According to an article in ScienceDaily, researchers have found that the protein Nrf2 plays a fundamental role in tissue repair and in the prevention of cancer development. Cell biologists from ETH Zurich have discovered that this molecular switch prevents cell damage in the skin caused by UVB rays from sunlight.
UVB rays are commonly known to influence the development of skin cancer. The rays can damage DNA directly or induce the formation of oxygen radicals, which in turn damage the cell membrane or can attack and damage the strands of DNA. If the cell fails to repair the genetic material in time, it accumulates damaged DNA, and can frequently result in skin cancer.

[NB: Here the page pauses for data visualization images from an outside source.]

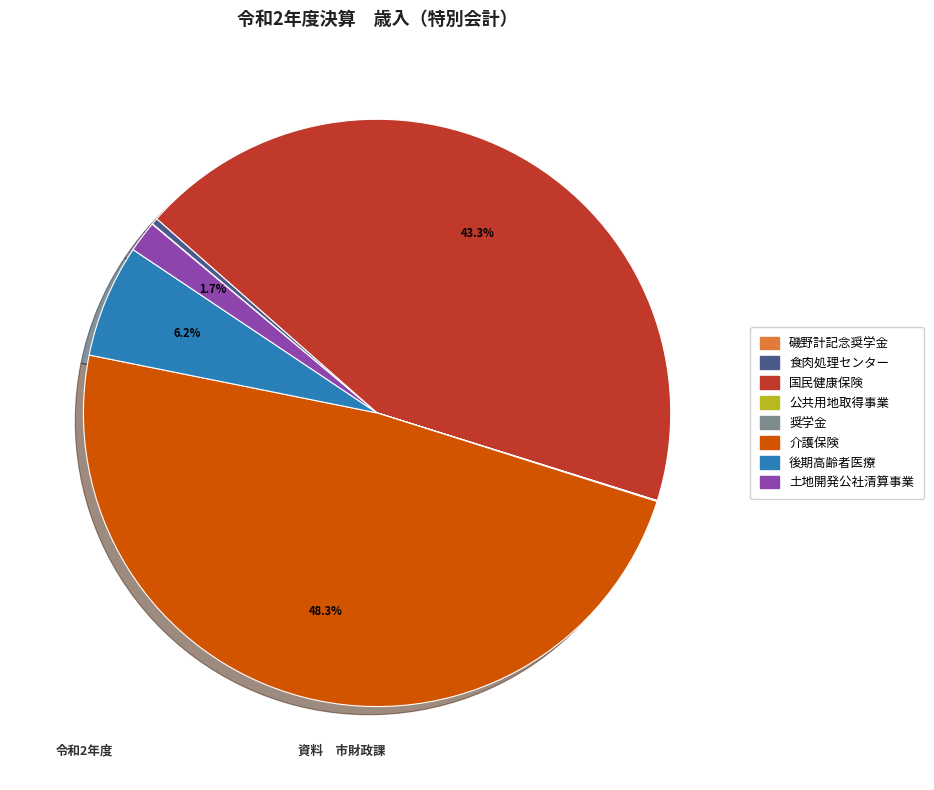

Do 食肉処理センター and 土地開発公社清算事業 together represent more than half of the pie?

No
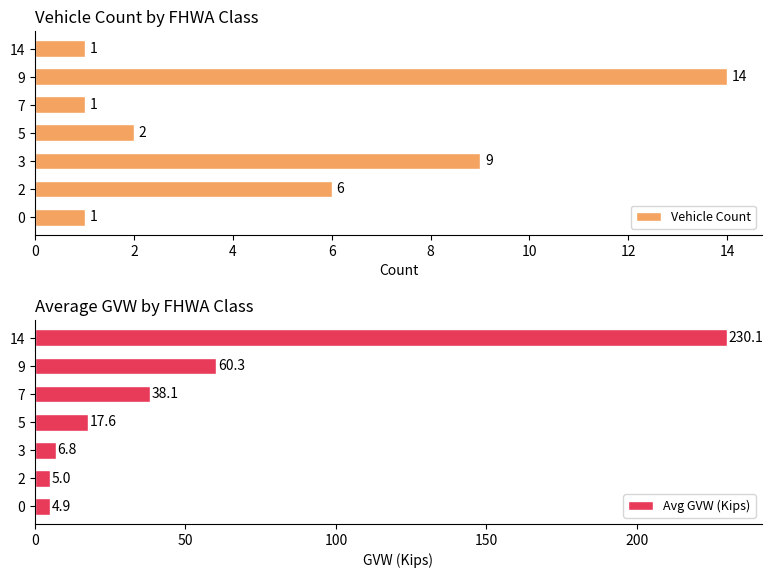

What is the value of the Avg GVW (Kips) bar at the 4th from the left?

17.6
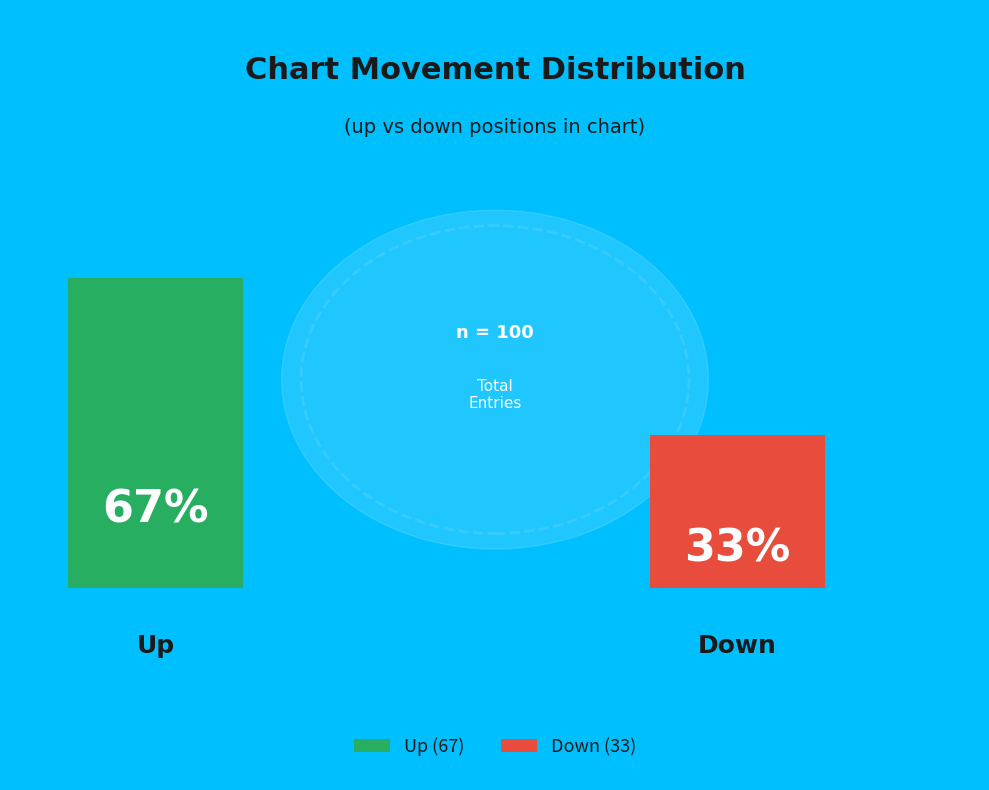

Approximately how many times larger is the value at down compared to up?

0.5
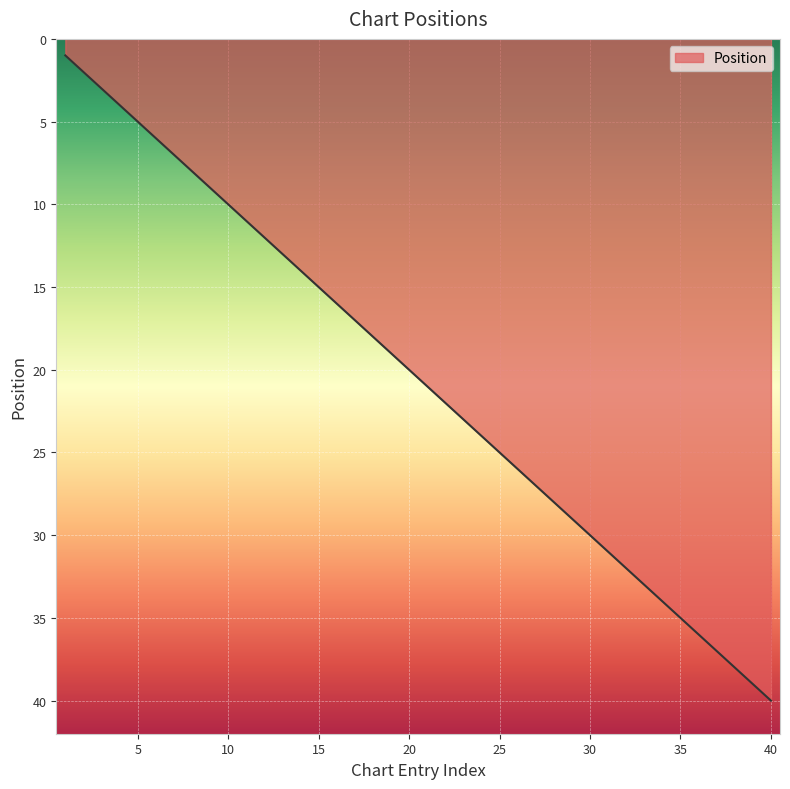

What is the difference between the maximum and minimum values?

39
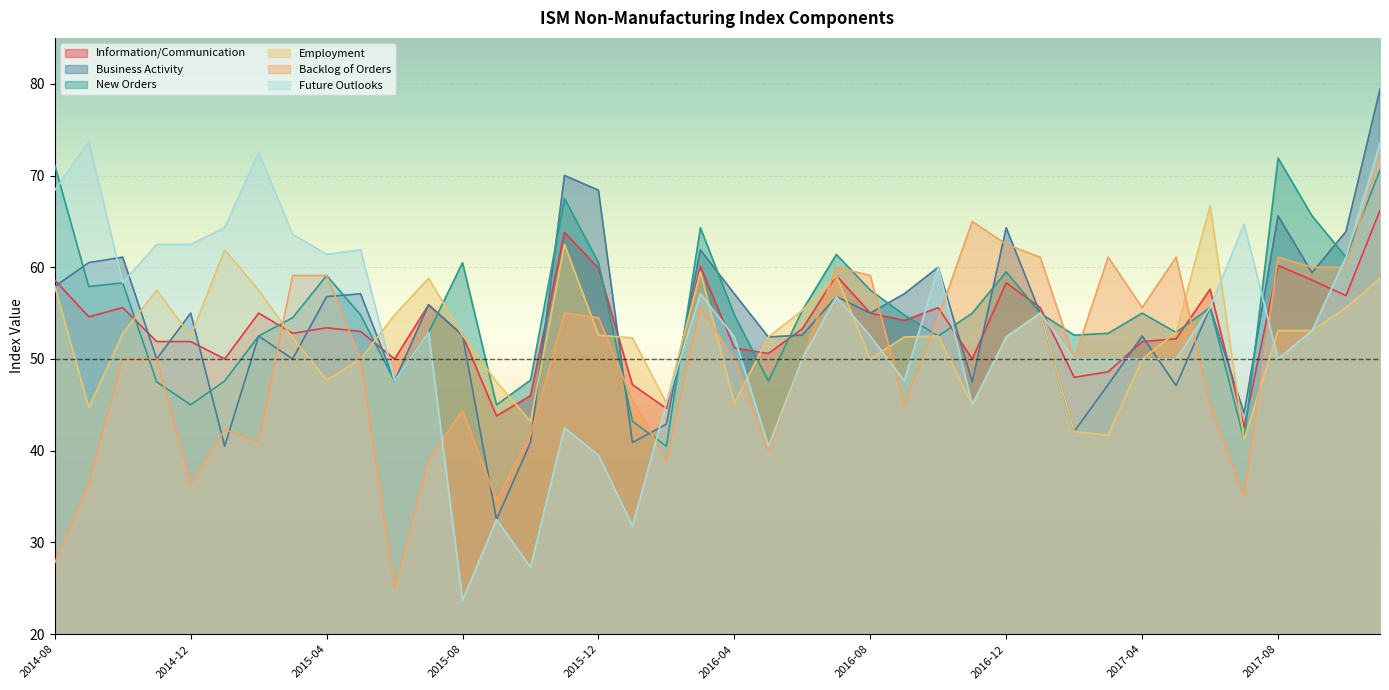

How many intersections are there between New Orders and Future Outlooks?

6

The skin, however, still has natural defenses against UVB rays. Cells in the outermost layer of the skin, called keratinocytes, have the ability to repair or even prevent damage to the DNA, proteins and membranes. The Nrf2 protein was previously recognized as an important factor in the wound-healing process and plays a key protective role in many stress situations. Recently, however, researchers at ETH Zurich identified Nrf2 as a key factor in the skin’s response to UVB radiation.
Nrf2 is a protein “switch” that will stimulate certain genes in a cell in specific, predefined situations. For example, when skin is exposed to UVB or UVA from the sun’s rays, the skin is automatically protected by actions taken by the cells when their genes receive a “message” from the Nrf2 protein. There’s also a molecule in the cells that harnesses free radicals and, essentially, destroys their power to wreak havoc on the cells. That molecule is called GSH, or glutathione.
The scientists also observed that the concentration and activity of the Nrf2 protein in the skin decreases the further from the surface it gets. This means the innermost skin layers die more quickly with exposure to UVB than the outer ones.
This is a paradox, considering that you would expect the layers of skin with the most UVB exposure to die sooner than the inner cells, especially since those cells have to produce new skin cells through countless divisions.
Nevertheless, the study explains why the apparent paradox makes sense: Since it is imperative for the epidermis’ integrity to stay intact, there are higher levels of Nrf2 in this layer. However, the innermost layers of skin are made up of stem cells. These stem cells must multiply in order to create new layers of skin. If the stem cells come in contact with UVB rays that cause extensive damage, those stem cells will die in order to prevent the damage from being passed to the offspring. If UVB radiation hits the skin, however, the level of protection in the inner layer is not sufficient and the cells die before too much damage can accumulate. When your skin ages from sun damage, it is not just the epidermis that may have damage but multiple layers of your skin.
A previous study showed that broccoli-sprout extracts can protect the skin from UVB toxicity. The extract contains sulforaphane, a substance which activates Nrf2. The scientists at ETH Zurich were able to link the two together to create a strategy to limit skin damage caused by UVB radiation.
“This mechanism is interesting as it could be used for pharmacologic intervention,” says Matthias Schäfer, one of the participating scientists. However, there are many factors to further research before Nrf2 stimulators can be commercially introduced for sun protection. Scientists must figure out how strongly and how often Nrf2 can be activated and what side effects this activation has. Although observations in lab mice revealed that the skin becomes flaky upon increased activation of Nrf2, this breakthrough suggests that the development Nrf2 activators could constitute an important strategy in the protection against UV damage.